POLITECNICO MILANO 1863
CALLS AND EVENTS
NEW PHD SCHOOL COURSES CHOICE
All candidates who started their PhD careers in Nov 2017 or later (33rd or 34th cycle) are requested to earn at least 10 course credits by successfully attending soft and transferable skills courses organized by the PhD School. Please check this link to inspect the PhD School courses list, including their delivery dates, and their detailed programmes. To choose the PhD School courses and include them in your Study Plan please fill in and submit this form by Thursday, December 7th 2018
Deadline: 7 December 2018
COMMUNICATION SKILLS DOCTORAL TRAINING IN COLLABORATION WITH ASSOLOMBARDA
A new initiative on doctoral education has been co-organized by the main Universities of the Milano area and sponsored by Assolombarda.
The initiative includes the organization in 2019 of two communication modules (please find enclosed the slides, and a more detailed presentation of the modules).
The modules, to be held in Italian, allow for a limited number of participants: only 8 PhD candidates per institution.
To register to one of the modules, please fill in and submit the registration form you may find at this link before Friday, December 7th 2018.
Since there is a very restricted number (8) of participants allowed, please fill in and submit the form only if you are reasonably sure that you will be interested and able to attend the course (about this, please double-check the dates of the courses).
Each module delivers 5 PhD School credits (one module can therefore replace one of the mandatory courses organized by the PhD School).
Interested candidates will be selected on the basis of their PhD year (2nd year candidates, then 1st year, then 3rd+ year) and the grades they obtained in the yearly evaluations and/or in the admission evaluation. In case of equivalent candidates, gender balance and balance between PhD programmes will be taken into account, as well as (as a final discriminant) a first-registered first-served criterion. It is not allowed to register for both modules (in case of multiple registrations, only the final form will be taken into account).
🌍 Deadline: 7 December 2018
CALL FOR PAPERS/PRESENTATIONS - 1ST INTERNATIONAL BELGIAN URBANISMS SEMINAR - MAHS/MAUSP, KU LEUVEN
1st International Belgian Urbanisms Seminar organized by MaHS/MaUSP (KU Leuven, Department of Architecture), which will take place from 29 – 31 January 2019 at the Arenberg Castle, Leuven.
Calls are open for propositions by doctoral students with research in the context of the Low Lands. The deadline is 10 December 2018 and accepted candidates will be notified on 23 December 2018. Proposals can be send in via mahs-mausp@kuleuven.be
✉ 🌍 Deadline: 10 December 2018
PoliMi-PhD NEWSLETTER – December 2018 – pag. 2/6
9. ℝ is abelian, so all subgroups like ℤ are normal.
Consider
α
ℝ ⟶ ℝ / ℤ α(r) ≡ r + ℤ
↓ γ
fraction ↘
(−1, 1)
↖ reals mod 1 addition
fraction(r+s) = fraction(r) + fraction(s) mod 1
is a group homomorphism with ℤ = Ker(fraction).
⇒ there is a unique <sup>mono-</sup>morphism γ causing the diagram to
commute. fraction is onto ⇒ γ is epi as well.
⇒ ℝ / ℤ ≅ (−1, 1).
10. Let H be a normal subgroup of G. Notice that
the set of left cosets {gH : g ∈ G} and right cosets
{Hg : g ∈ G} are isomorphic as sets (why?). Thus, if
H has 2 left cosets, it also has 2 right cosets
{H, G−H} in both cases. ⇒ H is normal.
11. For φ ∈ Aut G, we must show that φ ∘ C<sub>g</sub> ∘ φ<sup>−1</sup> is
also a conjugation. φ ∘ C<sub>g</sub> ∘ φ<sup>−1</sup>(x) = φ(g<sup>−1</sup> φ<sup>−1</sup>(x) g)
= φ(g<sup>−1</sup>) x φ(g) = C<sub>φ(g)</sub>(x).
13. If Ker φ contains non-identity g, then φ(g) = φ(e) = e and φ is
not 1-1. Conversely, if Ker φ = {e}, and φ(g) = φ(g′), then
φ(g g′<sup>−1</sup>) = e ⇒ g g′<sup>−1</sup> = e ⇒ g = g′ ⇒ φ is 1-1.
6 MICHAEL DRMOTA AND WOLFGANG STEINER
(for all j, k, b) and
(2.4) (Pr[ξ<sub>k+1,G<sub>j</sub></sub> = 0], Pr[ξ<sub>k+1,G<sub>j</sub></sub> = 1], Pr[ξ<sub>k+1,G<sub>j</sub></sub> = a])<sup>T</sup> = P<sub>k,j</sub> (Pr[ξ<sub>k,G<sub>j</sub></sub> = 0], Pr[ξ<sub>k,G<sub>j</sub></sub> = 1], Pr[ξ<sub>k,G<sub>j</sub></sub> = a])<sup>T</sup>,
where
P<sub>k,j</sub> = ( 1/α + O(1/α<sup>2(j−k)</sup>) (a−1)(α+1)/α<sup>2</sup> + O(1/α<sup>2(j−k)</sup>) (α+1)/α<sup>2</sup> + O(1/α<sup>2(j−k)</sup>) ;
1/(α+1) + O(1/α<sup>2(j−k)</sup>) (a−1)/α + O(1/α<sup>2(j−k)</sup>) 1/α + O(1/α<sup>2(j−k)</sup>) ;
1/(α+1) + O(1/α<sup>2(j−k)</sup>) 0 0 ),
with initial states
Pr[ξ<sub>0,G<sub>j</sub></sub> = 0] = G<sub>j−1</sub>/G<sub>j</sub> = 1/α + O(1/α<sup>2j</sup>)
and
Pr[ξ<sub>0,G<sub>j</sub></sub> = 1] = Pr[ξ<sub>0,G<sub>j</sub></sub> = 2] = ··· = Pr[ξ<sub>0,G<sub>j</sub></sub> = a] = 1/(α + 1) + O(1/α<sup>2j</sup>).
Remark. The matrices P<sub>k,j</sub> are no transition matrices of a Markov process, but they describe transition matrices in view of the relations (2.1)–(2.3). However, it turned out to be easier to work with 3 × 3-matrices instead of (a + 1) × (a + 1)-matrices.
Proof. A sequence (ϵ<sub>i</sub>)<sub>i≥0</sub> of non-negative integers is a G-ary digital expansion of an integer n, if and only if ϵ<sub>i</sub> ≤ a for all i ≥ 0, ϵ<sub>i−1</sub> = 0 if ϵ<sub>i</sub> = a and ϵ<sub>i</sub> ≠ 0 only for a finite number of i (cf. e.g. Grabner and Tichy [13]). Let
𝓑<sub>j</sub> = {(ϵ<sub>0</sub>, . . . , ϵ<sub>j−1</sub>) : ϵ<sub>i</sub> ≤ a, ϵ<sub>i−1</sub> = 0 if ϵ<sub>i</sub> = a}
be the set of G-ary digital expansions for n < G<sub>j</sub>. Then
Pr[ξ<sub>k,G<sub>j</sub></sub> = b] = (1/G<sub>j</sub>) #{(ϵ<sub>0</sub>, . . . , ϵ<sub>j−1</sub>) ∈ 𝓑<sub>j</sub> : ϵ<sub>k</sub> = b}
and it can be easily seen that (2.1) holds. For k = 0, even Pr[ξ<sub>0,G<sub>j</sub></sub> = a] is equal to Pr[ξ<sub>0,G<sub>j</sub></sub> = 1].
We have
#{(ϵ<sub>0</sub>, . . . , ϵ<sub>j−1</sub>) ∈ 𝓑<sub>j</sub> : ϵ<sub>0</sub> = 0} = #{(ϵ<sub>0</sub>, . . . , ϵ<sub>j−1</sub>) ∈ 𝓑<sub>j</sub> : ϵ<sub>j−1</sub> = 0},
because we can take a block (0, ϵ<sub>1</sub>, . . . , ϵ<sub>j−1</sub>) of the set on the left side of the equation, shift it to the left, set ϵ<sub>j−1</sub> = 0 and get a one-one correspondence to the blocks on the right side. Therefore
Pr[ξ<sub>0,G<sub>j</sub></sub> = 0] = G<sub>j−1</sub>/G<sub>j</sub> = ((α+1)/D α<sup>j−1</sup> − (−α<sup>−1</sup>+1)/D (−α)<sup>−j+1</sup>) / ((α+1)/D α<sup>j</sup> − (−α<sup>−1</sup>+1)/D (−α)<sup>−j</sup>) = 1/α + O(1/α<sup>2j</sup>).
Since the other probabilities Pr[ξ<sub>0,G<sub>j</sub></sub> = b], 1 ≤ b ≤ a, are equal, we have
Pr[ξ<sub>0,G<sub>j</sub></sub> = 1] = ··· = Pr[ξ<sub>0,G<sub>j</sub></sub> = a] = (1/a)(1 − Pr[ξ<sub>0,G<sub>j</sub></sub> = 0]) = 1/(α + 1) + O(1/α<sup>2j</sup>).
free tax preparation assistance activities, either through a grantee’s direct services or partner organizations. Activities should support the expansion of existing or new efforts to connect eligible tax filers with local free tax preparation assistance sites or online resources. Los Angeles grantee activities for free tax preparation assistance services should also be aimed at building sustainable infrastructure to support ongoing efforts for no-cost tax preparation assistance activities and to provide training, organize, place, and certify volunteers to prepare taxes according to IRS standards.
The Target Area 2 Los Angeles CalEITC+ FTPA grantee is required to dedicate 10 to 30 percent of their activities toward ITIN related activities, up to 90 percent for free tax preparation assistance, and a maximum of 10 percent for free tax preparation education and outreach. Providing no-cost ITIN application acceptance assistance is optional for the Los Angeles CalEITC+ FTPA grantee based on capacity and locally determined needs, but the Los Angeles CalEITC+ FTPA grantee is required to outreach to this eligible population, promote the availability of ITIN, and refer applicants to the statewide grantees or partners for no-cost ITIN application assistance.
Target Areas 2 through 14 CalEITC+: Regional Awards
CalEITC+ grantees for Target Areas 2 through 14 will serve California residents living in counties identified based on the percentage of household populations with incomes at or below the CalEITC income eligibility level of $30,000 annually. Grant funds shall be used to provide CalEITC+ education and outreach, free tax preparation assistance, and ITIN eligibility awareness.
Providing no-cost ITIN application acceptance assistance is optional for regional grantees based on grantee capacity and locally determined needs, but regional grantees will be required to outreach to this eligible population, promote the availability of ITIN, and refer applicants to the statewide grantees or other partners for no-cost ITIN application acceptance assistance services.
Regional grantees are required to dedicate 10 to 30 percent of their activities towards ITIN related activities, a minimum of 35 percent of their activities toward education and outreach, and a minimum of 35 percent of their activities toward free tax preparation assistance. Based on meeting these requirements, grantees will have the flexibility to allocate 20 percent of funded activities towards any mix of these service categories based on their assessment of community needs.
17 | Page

WORK INSTRUCTION: Set apart and copy each line of the records that holds the word "register".

EXERCISE OUTPUT:
To register to one of the modules, please fill in and submit the registration form you may find at this link before Friday, December 7th 2018.
Interested candidates will be selected on the basis of their PhD year (2nd year candidates, then 1st year, then 3rd+ year) and the grades they obtained in the yearly evaluations and/or in the admission evaluation. In case of equivalent candidates, gender balance and balance between PhD programmes will be taken into account, as well as (as a final discriminant) a first-registered first-served criterion. It is not allowed to register for both modules (in case of multiple registrations, only the final form will be taken into account).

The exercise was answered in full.